23. The method according to claim 14 wherein the length of said slot ranges between about 0.25 mm to about 15 mm and the width of said slot ranges between about 0.1 mm to about 8 mm.

24. The method according to claim 16 wherein the width of said notch ranges between about 0.1 mm to about 8 mm and the depth of said notch ranges between about 0.1 mm to about 6 mm.

25. The method according to claim 19 wherein the diameter of said cannulation varies between about 0.1 mm and about 4 mm.

26. The method according to claim 17 wherein said thread pitch varies between about 0.5 mm to about 3 mm.

27. A method of making a conical implant for insertion into a bone in an osteotomy procedure which comprises the steps of:

(a) making a bone blank in the form of a cylinder;

(b) machining said bone blank in a lathe to define a first smaller diameter at a front end of said implant and a second larger diameter at a back end of said implant;

(c) machining said bone blank to define at least one slot through the body of said implant;

(d) drilling said bone blank to define holes radiating from the at least one slot to the external surface of said implant;

(e) driving said bone blank through a cutter assembly for machining an external feature into the circumference of said implant;

(f) machining an instrument attachment cannulation into the center of said second larger diameter through the back end of said implant;

(g) machining a notch through the diameter of said second larger end for receiving a means to drive said implant into a fracture site; and

(h) disinfecting said implant.

28. The method according to claim 27 wherein said implant is composed substantially of bone, a bone-like substance, or a biocompatible synthetic material.

29. The method according to claim 28 wherein a notch for receiving a means to drive said implant into an implant location is formed in said implant.

30. The method according to claim 28 further comprising machining an external feature about the circumference of said conical implant, wherein said feature is selected from the group consisting of a thread, grooves, and barbs.

31. The method according to claim 27 further comprising forming said second diameter to between about five-fold larger than to about equal to said first diameter.

32. The method according to claim 29 further comprising forming a cannulation extending partially from said back end to said front end or extending completely through said back end to said front end.

33. The method according to claim 27 further comprising filling said at least one slot with autogenous bone, allogenic bone, xenograft bone, demineralized bone, bone paste, cellular material, growth factors, stem cells or combinations thereof.
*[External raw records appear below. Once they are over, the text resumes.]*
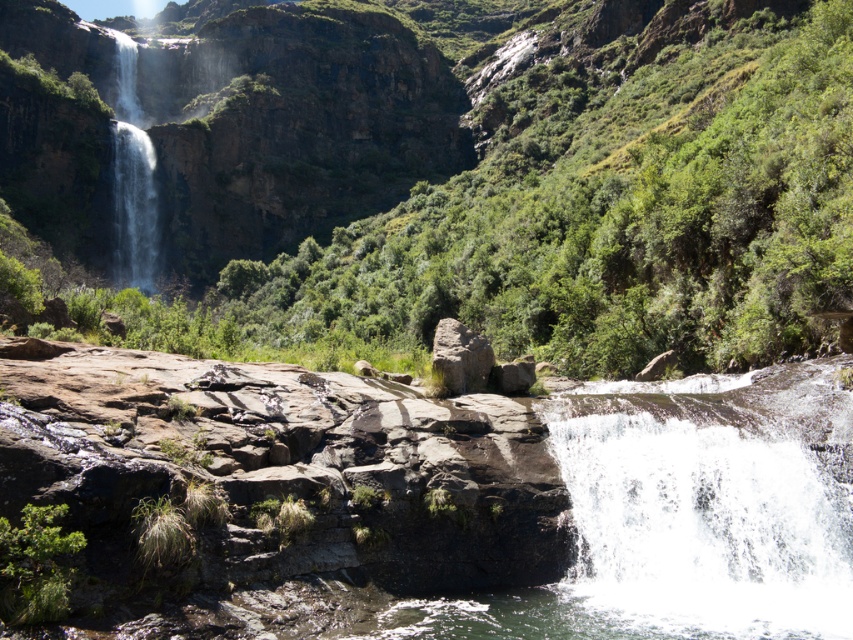
Between white frothy water at lower right and rusty rock at center, which one is positioned higher?

rusty rock at center is above.

From the picture: Which is more to the left, white frothy water at lower right or rusty rock at center?

Positioned to the left is rusty rock at center.

What do you see at coordinates (699, 531) in the screenshot? I see `white frothy water at lower right` at bounding box center [699, 531].

Image resolution: width=853 pixels, height=640 pixels. In order to click on white frothy water at lower right in this screenshot , I will do `click(699, 531)`.

Does white frothy water at upper left have a larger size compared to rusty rock at center?

Indeed, white frothy water at upper left has a larger size compared to rusty rock at center.

Is white frothy water at upper left to the right of rusty rock at center from the viewer's perspective?

Incorrect, white frothy water at upper left is not on the right side of rusty rock at center.

Looking at this image, who is more distant from viewer, (x=137, y=211) or (x=488, y=371)?

Point (x=137, y=211)

The image size is (853, 640). In order to click on white frothy water at upper left in this screenshot , I will do `click(132, 177)`.

Is white frothy water at lower right to the left of white frothy water at upper left from the viewer's perspective?

Incorrect, white frothy water at lower right is not on the left side of white frothy water at upper left.

Is white frothy water at lower right positioned at the back of white frothy water at upper left?

That is False.

What are the coordinates of `white frothy water at lower right` in the screenshot? It's located at (699, 531).

What are the coordinates of `white frothy water at lower right` in the screenshot? It's located at (699, 531).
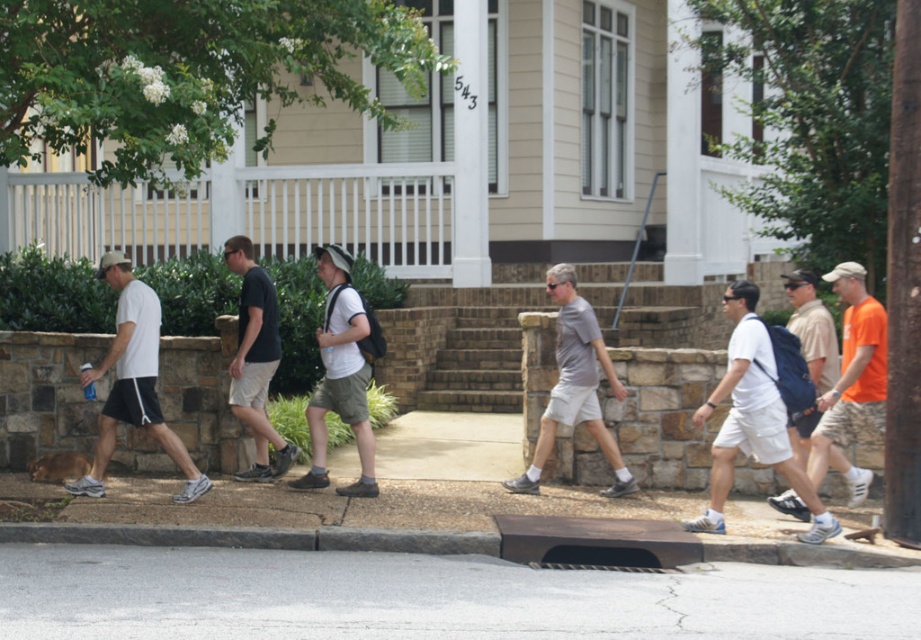
Who is lower down, brown stone stairs at center or white cotton t-shirt at center?

Positioned lower is white cotton t-shirt at center.

Looking at this image, does brown stone stairs at center have a smaller size compared to white cotton t-shirt at center?

Actually, brown stone stairs at center might be larger than white cotton t-shirt at center.

The image size is (921, 640). What do you see at coordinates (461, 342) in the screenshot?
I see `brown stone stairs at center` at bounding box center [461, 342].

What are the coordinates of `brown stone stairs at center` in the screenshot? It's located at (461, 342).

Image resolution: width=921 pixels, height=640 pixels. What do you see at coordinates (340, 376) in the screenshot?
I see `white matte t-shirt at center` at bounding box center [340, 376].

Measure the distance between white matte t-shirt at center and camera.

The distance of white matte t-shirt at center from camera is 11.33 meters.

Does point (354, 406) come farther from viewer compared to point (589, 340)?

No, it is not.

The width and height of the screenshot is (921, 640). In order to click on white matte t-shirt at center in this screenshot , I will do `click(340, 376)`.

Does white matte t-shirt at center appear on the left side of black cotton shirt at center?

No, white matte t-shirt at center is not to the left of black cotton shirt at center.

Between white matte t-shirt at center and black cotton shirt at center, which one appears on the left side from the viewer's perspective?

From the viewer's perspective, black cotton shirt at center appears more on the left side.

The height and width of the screenshot is (640, 921). What do you see at coordinates (340, 376) in the screenshot?
I see `white matte t-shirt at center` at bounding box center [340, 376].

Locate an element on the screen. The width and height of the screenshot is (921, 640). white matte t-shirt at center is located at coordinates (340, 376).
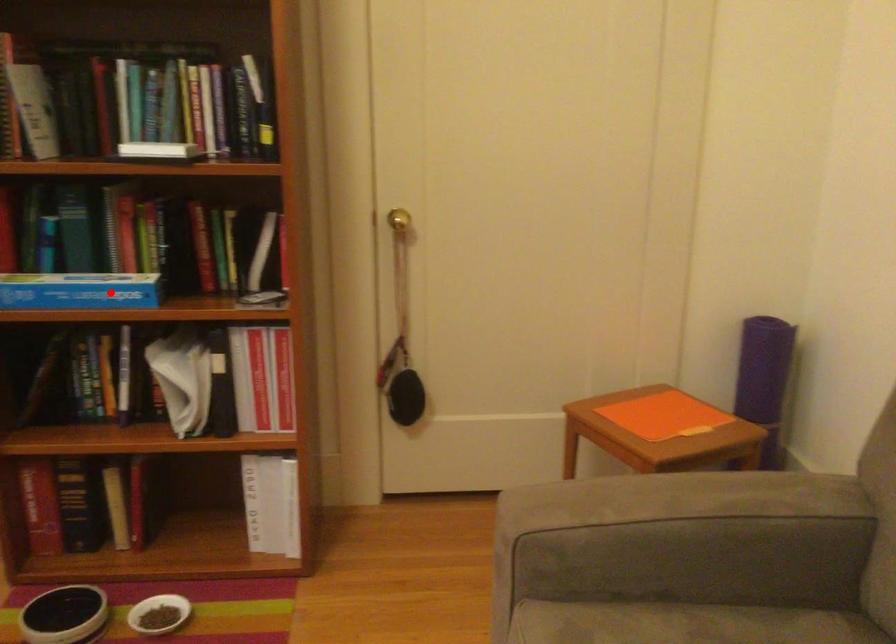
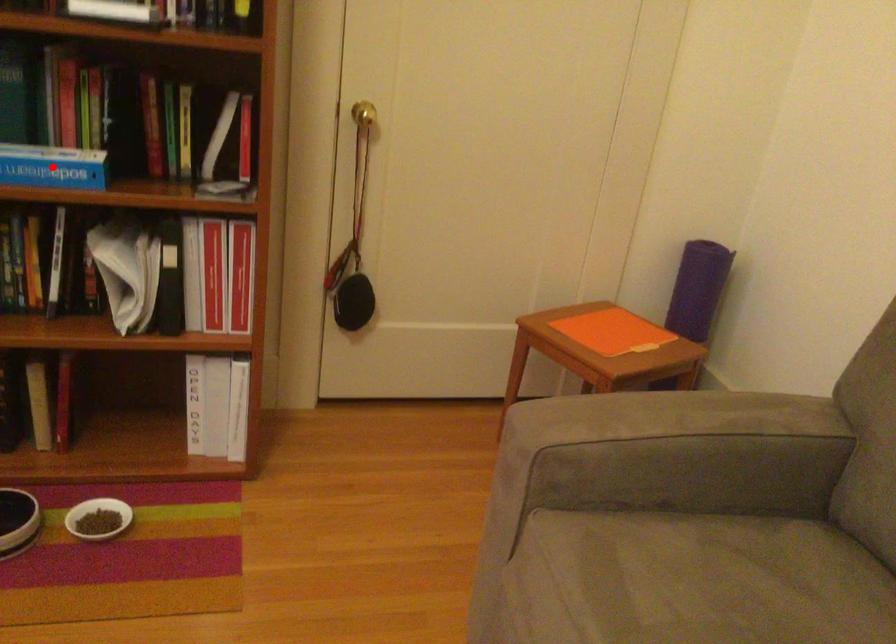
I am providing you with two images of the same scene from different viewpoints. A red point is marked on the first image and another point is marked on the second image. Is the red point in image1 aligned with the point shown in image2?

Yes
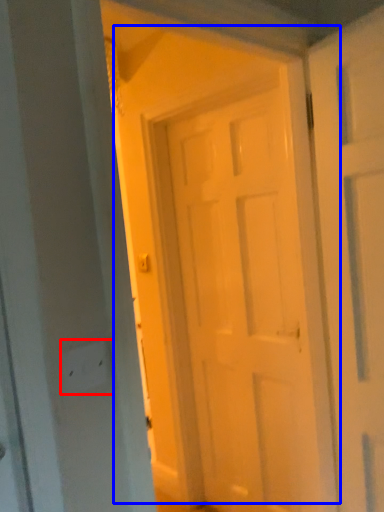
Question: Among these objects, which one is farthest to the camera, electric outlet (highlighted by a red box) or door (highlighted by a blue box)?

Choices:
 (A) electric outlet
 (B) door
34. The method according to claim 27 further comprising forming holes radiating from said at least one slot to the exterior of said implant.

35. The method according to claim 27 comprising forming the length of said implant to between about 1 mm to about 60 mm.

36. The method according to claim 27 comprising forming the length of said at least one slot to between about 0.25 mm to about 15 mm and the width of said at least one slot to between about 0.1 mm to about 8 mm.

37. The method according to claim 29 further comprising forming the width of said notch to between about 0.1 mm to about 8 mm and the depth of said notch to between about 0.1 mm to about 6 mm.

38. The method according to claim 32 comprising forming the diameter of said cannulation to between about 0.1 mm and about 4 mm.

39. The method according to claim 30 comprising forming the thread pitch to between about 0.5 mm to about 3 mm.